Smoothing dissimilarities to cluster binary data

Abstract

Cluster analysis attempts to group data objects into homogeneous clusters on the basis of the pairwise dissimilarities among the objects. When the data contain noise, we might consider performing a smoothing operation, either on the data themselves or on the dissimilarities, before implementing the clustering algorithm. Possible benefits to such pre-smoothing are discussed in the context of binary data. We suggest a method for cluster analysis of binary data based on “smoothed” dissimilarities. The smoothing method presented borrows ideas from shrinkage estimation of cell probabilities. Some simulation results are given showing that improvement in the accuracy of the clustering result is obtained via smoothing, especially in the case in which the observed data contain substantial noise. The method is illustrated with an example involving binary test item response data.

Introduction

Cluster analysis is the statistical technique of separating objects, or observations, into homogeneous groups on the basis of (typically multivariate) data for several variables. We often picture the variables as continuous, but there is a substantial literature about clustering objects based on binary data (e.g., Everitt et al. (2001) and Kaufman and Rousseeuw (1990)).

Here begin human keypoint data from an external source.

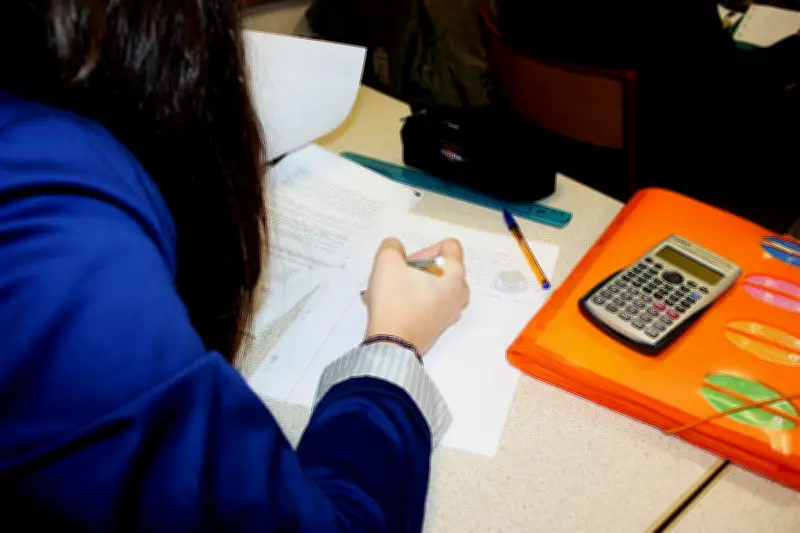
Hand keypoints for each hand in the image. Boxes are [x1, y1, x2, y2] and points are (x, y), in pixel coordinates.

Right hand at [364, 238, 469, 354]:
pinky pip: (430, 302)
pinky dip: (413, 299)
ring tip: (390, 292)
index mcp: (455, 273)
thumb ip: (392, 246)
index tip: (410, 264)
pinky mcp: (441, 323)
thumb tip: (396, 250)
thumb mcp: (386, 261)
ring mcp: (452, 309)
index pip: (448, 246)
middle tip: (398, 278)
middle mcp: (459, 291)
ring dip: (412, 284)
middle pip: (440, 266)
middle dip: (416, 269)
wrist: (392, 343)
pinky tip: (393, 305)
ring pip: (433, 285)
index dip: (425, 249)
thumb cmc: (394, 302)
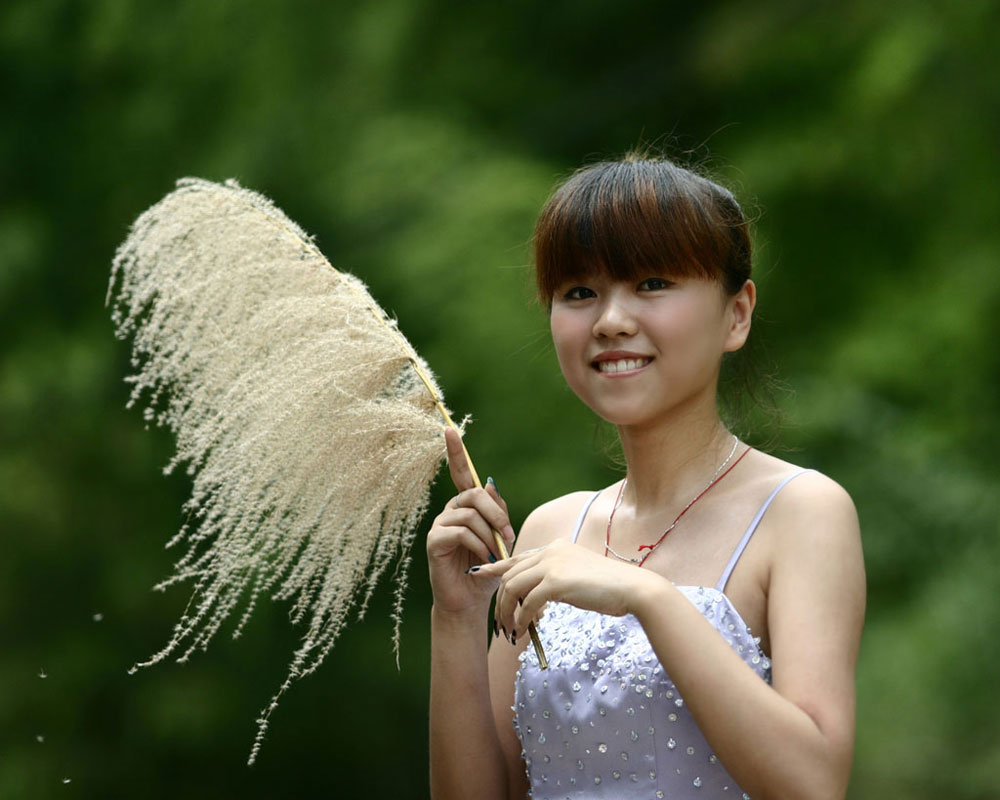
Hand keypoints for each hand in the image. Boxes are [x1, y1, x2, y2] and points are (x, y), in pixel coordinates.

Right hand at [426, 428, 516, 615]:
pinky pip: (462, 531)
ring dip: (490, 535)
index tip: (450, 430)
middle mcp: (451, 511)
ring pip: (470, 514)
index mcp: (467, 506)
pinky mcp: (435, 540)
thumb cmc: (487, 569)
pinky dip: (479, 545)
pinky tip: (483, 559)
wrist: (471, 601)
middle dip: (496, 514)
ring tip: (496, 555)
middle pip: (475, 493)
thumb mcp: (500, 538)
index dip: (456, 452)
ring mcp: (440, 524)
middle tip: (507, 536)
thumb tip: (492, 485)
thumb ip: (498, 512)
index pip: (461, 473)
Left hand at [470, 538, 665, 643]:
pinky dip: (522, 618)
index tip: (479, 574)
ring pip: (513, 587)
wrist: (633, 589)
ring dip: (508, 612)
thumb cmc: (609, 588)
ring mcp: (553, 563)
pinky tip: (523, 631)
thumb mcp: (577, 577)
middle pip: (511, 575)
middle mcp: (551, 550)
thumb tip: (534, 598)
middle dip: (501, 601)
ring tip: (509, 631)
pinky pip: (528, 602)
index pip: (518, 558)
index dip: (496, 568)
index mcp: (556, 547)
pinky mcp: (557, 581)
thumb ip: (555, 579)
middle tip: (501, 624)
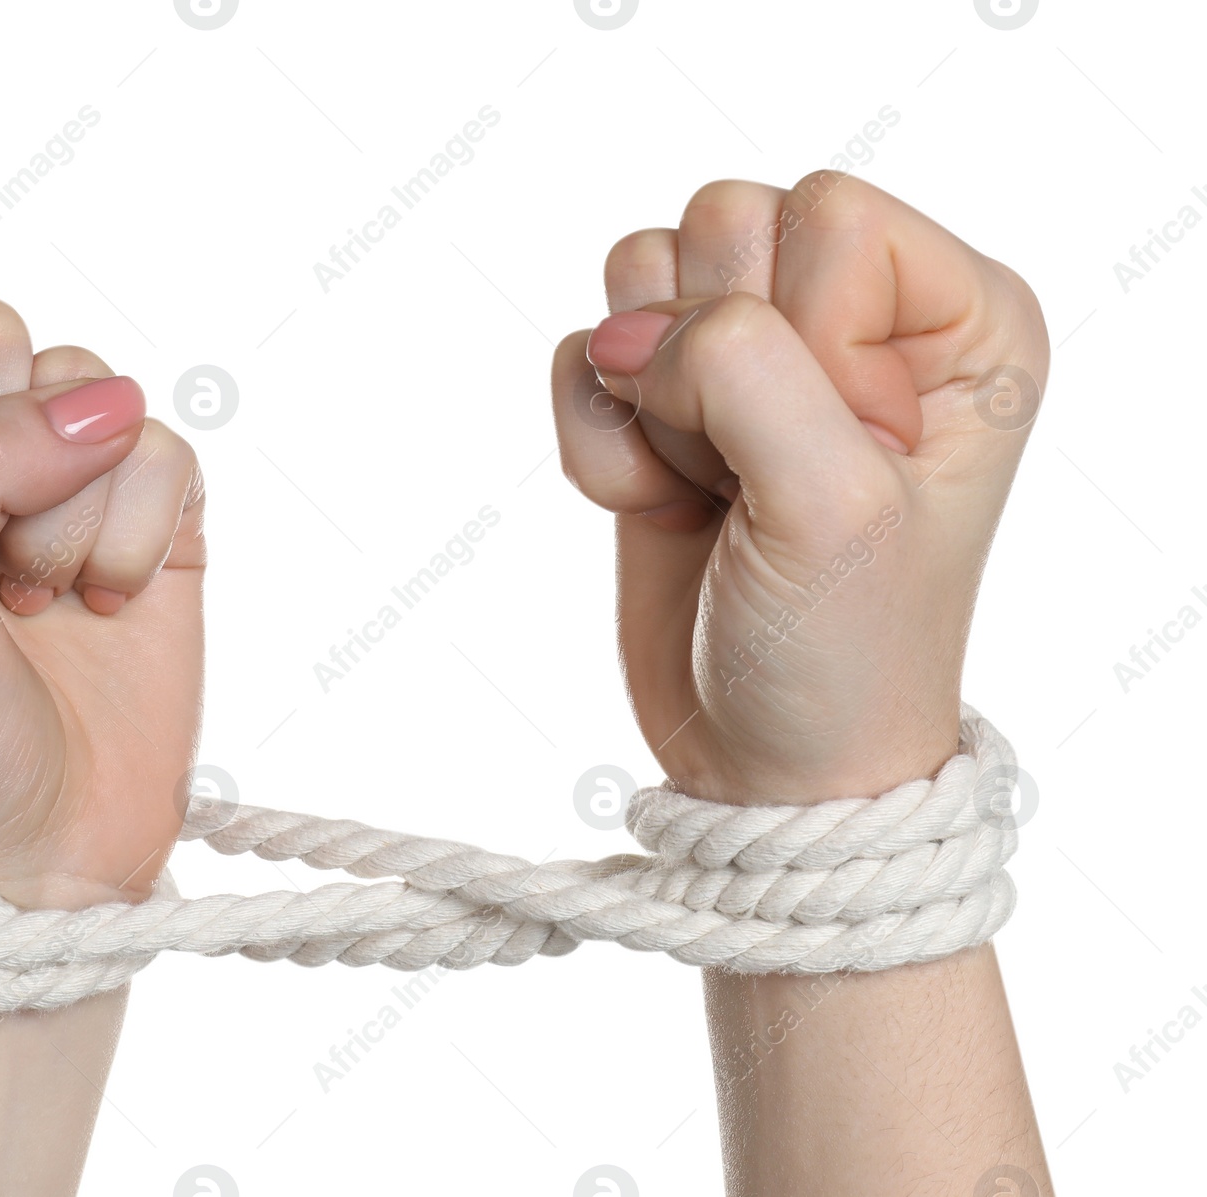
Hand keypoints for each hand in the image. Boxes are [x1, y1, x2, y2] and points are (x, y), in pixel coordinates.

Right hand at [551, 174, 1047, 802]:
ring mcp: (755, 357)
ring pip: (642, 272)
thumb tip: (621, 333)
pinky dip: (600, 441)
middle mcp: (858, 319)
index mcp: (956, 318)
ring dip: (651, 405)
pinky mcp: (667, 403)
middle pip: (726, 222)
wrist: (767, 763)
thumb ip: (741, 371)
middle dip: (710, 363)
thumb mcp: (831, 505)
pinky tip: (655, 506)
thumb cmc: (843, 648)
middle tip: (753, 472)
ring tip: (709, 492)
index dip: (801, 338)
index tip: (829, 454)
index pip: (827, 213)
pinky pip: (583, 352)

When the data contain some type of noise (whether measurement error or merely unexplained variability), it is intuitive that smoothing the data, when done properly, may better recapture the underlying process generating the data. Often individual data values contain substantial noise and, thus, are less trustworthy to reflect the process we hope to understand. Smoothing methods attempt to reduce this noise by balancing the information in individual data points with information in the data set as a whole, or by shrinking data values toward some assumed structural model. Cluster analysis itself may be viewed as a type of smoothing, in the sense of being a technique to obtain a less complex structure from noisy data. However, standard clustering methods can be sensitive to outliers that could exist when we directly cluster observed data. Therefore clustering a smoothed version of the data may be preferable to clustering the observed (unsmoothed) data.

In certain situations the idea of smoothing is natural. For example, Hitchcock et al. (2007) showed that a shrinkage method of smoothing could aid in the clustering of functional data (data arising as curves). With binary data, the idea of “smoothing” seems less natural than with functional data, but the concept of shrinkage will be an important one in the methods discussed here.

A common method for clustering binary data objects is to define pairwise dissimilarities among the objects, each of which is typically a function of the number of matches (or mismatches) among the $P$ binary variables measured on the pair of objects. A “match” occurs when, for a certain variable, both objects share the same value (both 0 or both 1). For any pair of objects a 2×2 table of matches and mismatches may be constructed. Our smoothing method will fundamentally use this table.

In Section 2 we will formally define the dissimilarities for a set of binary data and introduce a clustering method based on a smoothed version of this collection of dissimilarities. Section 3 describes a simulation study to determine the effect of this smoothing method on the accuracy of the cluster analysis. In Section 4, we apply the method to a real data set involving test item responses, and Section 5 is a conclusion.